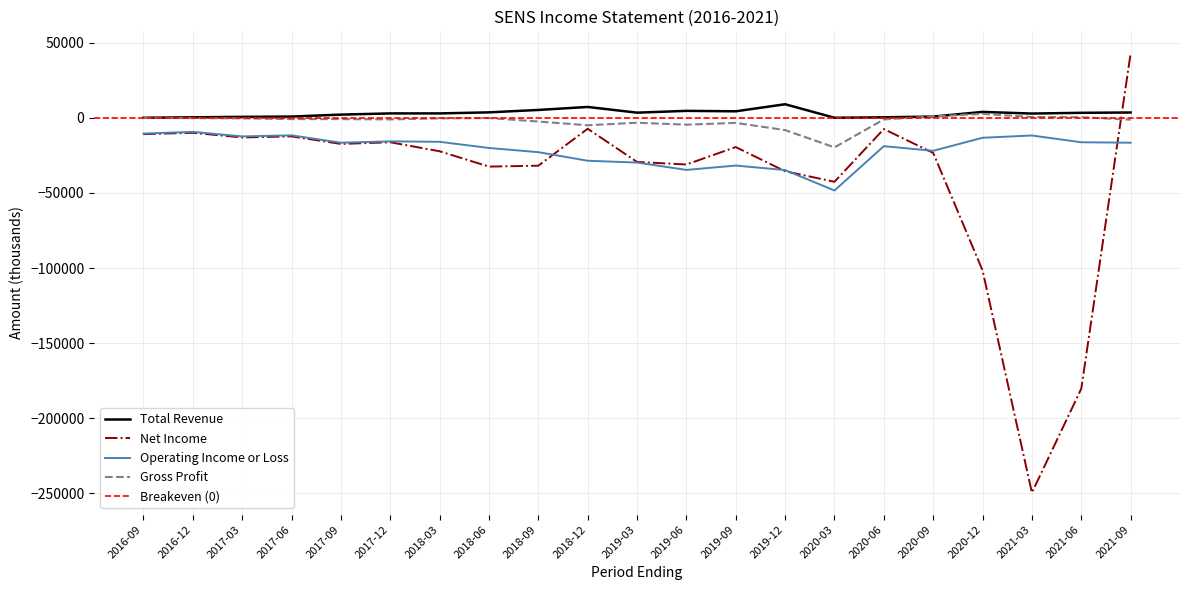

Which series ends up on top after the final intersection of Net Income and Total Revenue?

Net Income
==
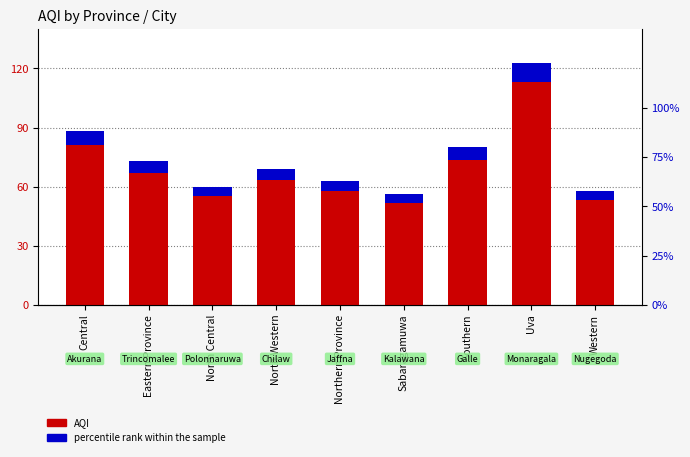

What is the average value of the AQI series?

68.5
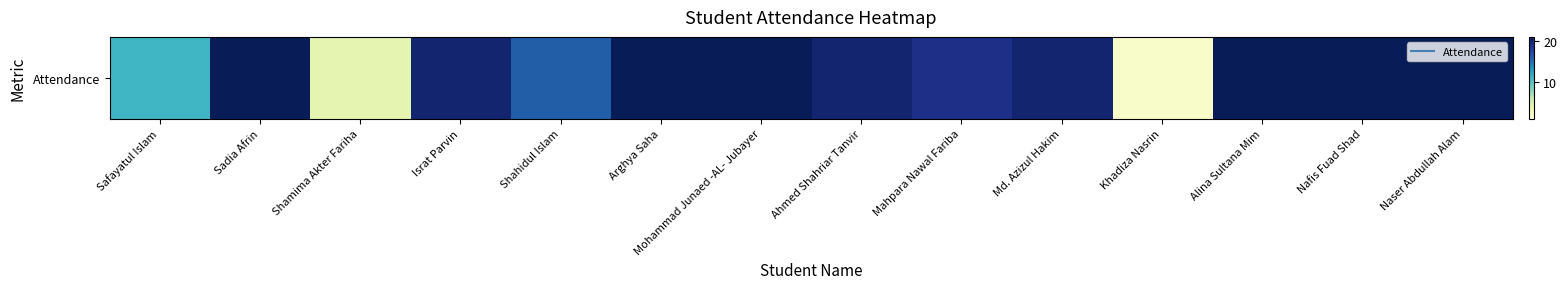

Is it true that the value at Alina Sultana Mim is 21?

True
...
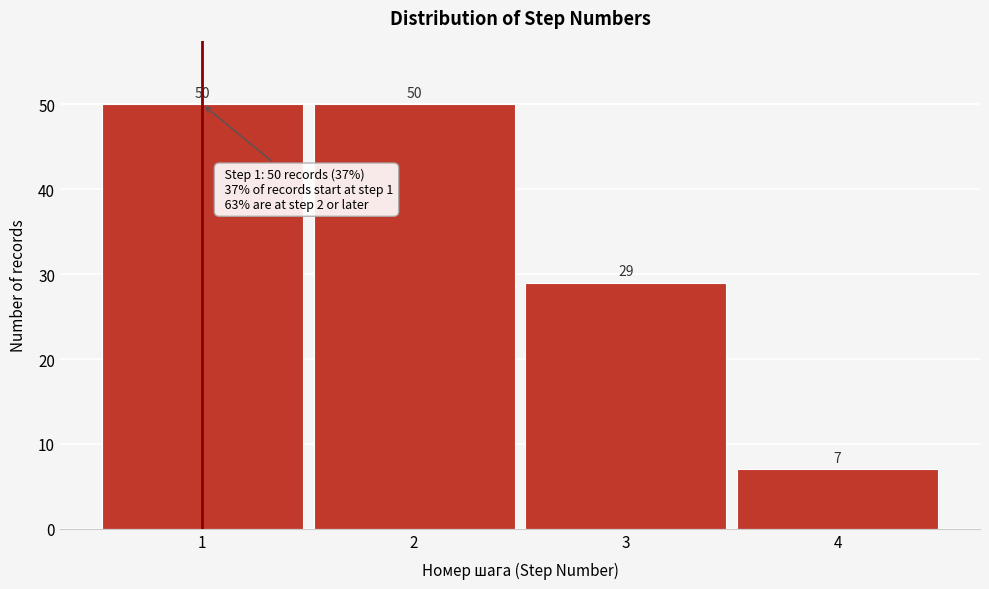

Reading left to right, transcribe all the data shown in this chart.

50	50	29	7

● **REQUIREMENT**:
Convert the material from the line containing "What is the average value of the AQI series?" through the line containing "Is it true that" into a Markdown table with the columns Row and Text, giving each line its own numbered row and skipping blank lines. Leave the pictures out of the table.

● **ANSWER AREA**:
| Row | Text |
|---|---|
| 1 | What is the average value of the AQI series? |
| 2 | 68.5 |
| 3 | Is it true that the value at Alina Sultana Mim is 21? |